Version comparison data

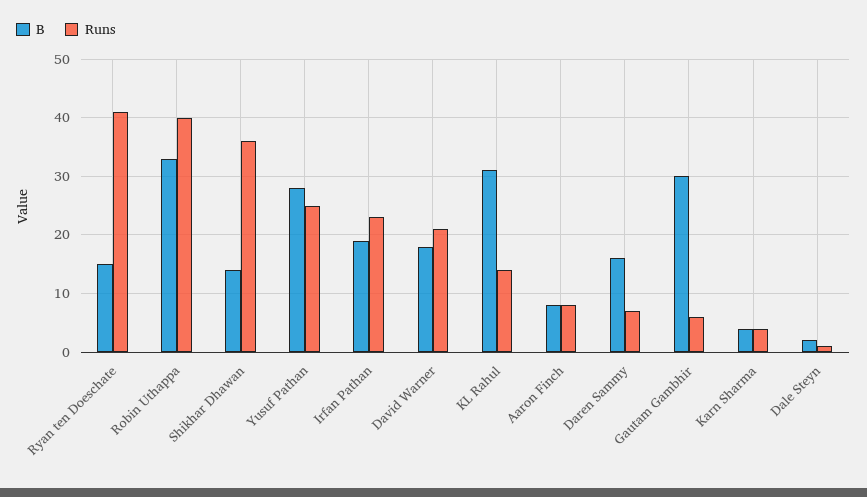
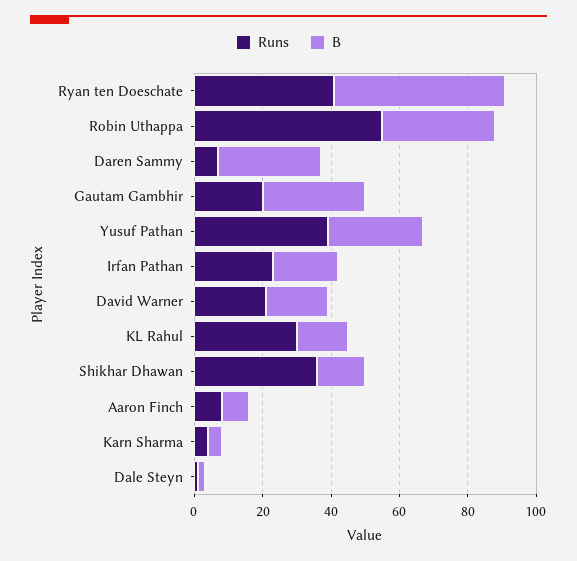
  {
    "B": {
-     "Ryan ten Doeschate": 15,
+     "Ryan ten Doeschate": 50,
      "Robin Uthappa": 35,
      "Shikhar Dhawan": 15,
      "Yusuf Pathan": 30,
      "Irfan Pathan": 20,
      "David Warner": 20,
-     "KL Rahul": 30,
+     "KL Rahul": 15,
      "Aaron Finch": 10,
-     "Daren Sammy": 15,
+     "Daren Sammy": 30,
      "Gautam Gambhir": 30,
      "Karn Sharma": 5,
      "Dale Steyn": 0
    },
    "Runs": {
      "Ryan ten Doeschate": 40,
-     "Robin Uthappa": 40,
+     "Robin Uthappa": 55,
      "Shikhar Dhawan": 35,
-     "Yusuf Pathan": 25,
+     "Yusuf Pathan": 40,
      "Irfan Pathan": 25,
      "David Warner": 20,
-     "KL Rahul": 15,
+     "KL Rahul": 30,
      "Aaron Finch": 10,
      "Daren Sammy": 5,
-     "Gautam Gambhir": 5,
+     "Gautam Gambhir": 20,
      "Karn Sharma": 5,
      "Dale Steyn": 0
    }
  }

...

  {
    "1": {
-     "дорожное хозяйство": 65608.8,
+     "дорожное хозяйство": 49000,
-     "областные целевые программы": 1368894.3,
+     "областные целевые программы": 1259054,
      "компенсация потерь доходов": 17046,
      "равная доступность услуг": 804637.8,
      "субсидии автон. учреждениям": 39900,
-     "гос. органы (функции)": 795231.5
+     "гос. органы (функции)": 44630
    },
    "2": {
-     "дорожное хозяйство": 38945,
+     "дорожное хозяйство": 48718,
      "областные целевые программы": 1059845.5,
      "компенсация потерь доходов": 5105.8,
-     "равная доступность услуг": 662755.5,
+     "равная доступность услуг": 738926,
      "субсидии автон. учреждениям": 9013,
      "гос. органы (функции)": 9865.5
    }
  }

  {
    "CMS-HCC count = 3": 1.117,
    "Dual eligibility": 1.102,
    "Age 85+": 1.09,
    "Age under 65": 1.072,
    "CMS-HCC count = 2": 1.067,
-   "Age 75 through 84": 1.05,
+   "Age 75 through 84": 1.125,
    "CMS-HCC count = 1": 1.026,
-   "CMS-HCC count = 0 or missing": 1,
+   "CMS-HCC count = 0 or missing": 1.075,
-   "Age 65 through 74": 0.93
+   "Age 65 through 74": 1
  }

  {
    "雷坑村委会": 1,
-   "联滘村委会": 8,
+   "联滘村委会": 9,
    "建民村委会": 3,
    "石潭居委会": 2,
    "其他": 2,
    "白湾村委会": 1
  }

WHAT YOU SHOULD DO:
Considering only the data above, return the lines in which "субсидии" occurs.

RESPONSE TO THE EXERCISE:
      "субсидии автон. учреждениям": 39900,
      "субсидии автон. учреждениям": 9013,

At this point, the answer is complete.